Ah, l’homme et l’œuvre! S’il fallait juger les œuvres des hommes à l’aune de leur vie ou de leurs actes, il est clair que l’univers artistique serait singulièrement faussé, puisque le bien moral interférerait dans le beau de la création. Même les Saintes Vierges des églises ne jouissent pas d’un certificat de bonne vie et mœurs de leurs créateurs. Celui-ci buvait, celui-là fréquentait les prostituées, cet autre se montra violent, cet autre délaissa femme et enfants… Mais dans le fond, tout le monde s’en fiche, à part une infime minorité de professionnelles de la néo-vertu, de dames patronnesses post-me too! Soyons clair: ce qui compte c’est l’œuvre, la création; le reste ressortit à l’univers de la justice s’il y a vraiment eu maltraitance, viol ou sévices.
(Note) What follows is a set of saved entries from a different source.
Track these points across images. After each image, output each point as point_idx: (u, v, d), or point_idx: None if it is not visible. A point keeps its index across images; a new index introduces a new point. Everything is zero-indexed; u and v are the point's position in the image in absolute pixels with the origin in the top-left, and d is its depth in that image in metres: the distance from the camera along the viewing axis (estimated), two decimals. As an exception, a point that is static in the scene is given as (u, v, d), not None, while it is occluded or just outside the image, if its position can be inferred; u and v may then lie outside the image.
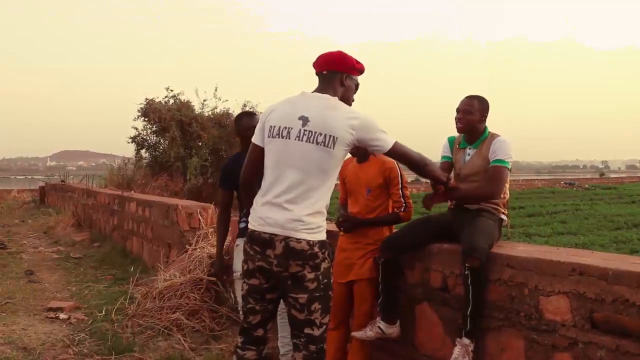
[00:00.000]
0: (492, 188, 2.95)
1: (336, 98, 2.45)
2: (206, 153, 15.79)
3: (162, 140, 16.24)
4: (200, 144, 15.99)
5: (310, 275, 2.30)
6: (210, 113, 16.70)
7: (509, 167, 2.95)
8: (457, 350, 2.65)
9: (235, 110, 17.67)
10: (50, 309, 5.16)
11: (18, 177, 72.19)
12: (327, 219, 2.48)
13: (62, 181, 19.28)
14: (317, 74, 2.56)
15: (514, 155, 2.98)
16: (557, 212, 18.83)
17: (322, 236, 2.36)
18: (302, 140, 2.33)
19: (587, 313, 2.27)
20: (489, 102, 3.10)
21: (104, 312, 5.02)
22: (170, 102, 16.22)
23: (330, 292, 2.40)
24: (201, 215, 6.13)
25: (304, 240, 2.29)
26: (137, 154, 16.58)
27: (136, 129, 16.25)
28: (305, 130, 2.34)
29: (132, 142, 16.33)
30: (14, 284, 6.48)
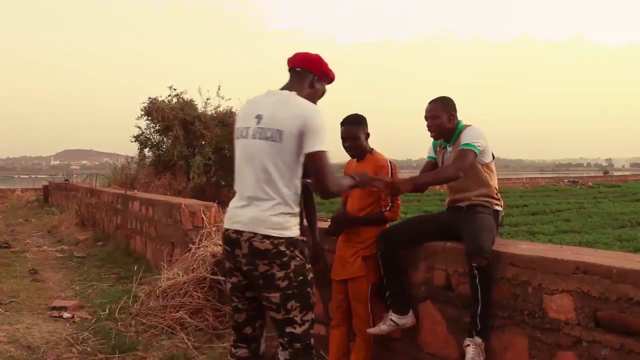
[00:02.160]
0: (451, 167, 2.91)
1: (294, 93, 2.42)
2: (209, 152, 15.79)
3: (165, 139, 16.25)
4: (203, 142, 15.98)
5: (280, 274, 2.29)
6: (213, 112, 16.70)
7: (476, 150, 2.88)
8: (471, 350, 2.62)
9: (239, 109, 17.64)
10: (54, 308, 5.18)
11: (22, 176, 72.40)
12: (327, 218, 2.47)
13: (66, 180, 19.36)
14: (290, 69, 2.54)
15: (483, 141, 2.91)
16: (560, 211, 18.79)
17: (291, 233, 2.34)
18: (255, 138, 2.38)
19: (591, 312, 2.26)
20: (452, 99, 3.08)
21: (107, 311, 5.03)
22: (174, 101, 16.22)
23: (309, 289, 2.38)
24: (204, 214, 6.14)
25: (267, 239, 2.28)
26: (140, 153, 16.60)
27: (139, 128, 16.27)
28: (258, 128, 2.38)
29: (135, 141, 16.35)
30: (18, 282, 6.51)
Au-delà de l’effet de mode au sein des musées, ce qui est ahurissant est l’écho médiatique, voire même les répliques jusque dans l’enseignement: on pleurniche avec les modèles de Pablo Picasso. Bien… mais on manque l’essentiel pour tout créateur de ce calibre: la puissance de l’œuvre. Et tant pis s’il ne fut pas le sigisbée muet au service de sa Dame; c’est dommage, mais tant pis, car pas plus que la littérature, la peinture et la musique ne se bâtissent sur de bons sentiments. On ne pourrait plus lire Villon, Céline, Baudelaire, ni écouter Gesulado et tant d’autres dont les vies ne furent pas des modèles. Mais au sortir d’une œuvre d’art ou d’une exposition, personne ne se dit: «C’est ainsi que je vais devoir vivre désormais». L’art n’a pas devoir d’exemplarité, pas plus qu’il n’a mission de salut.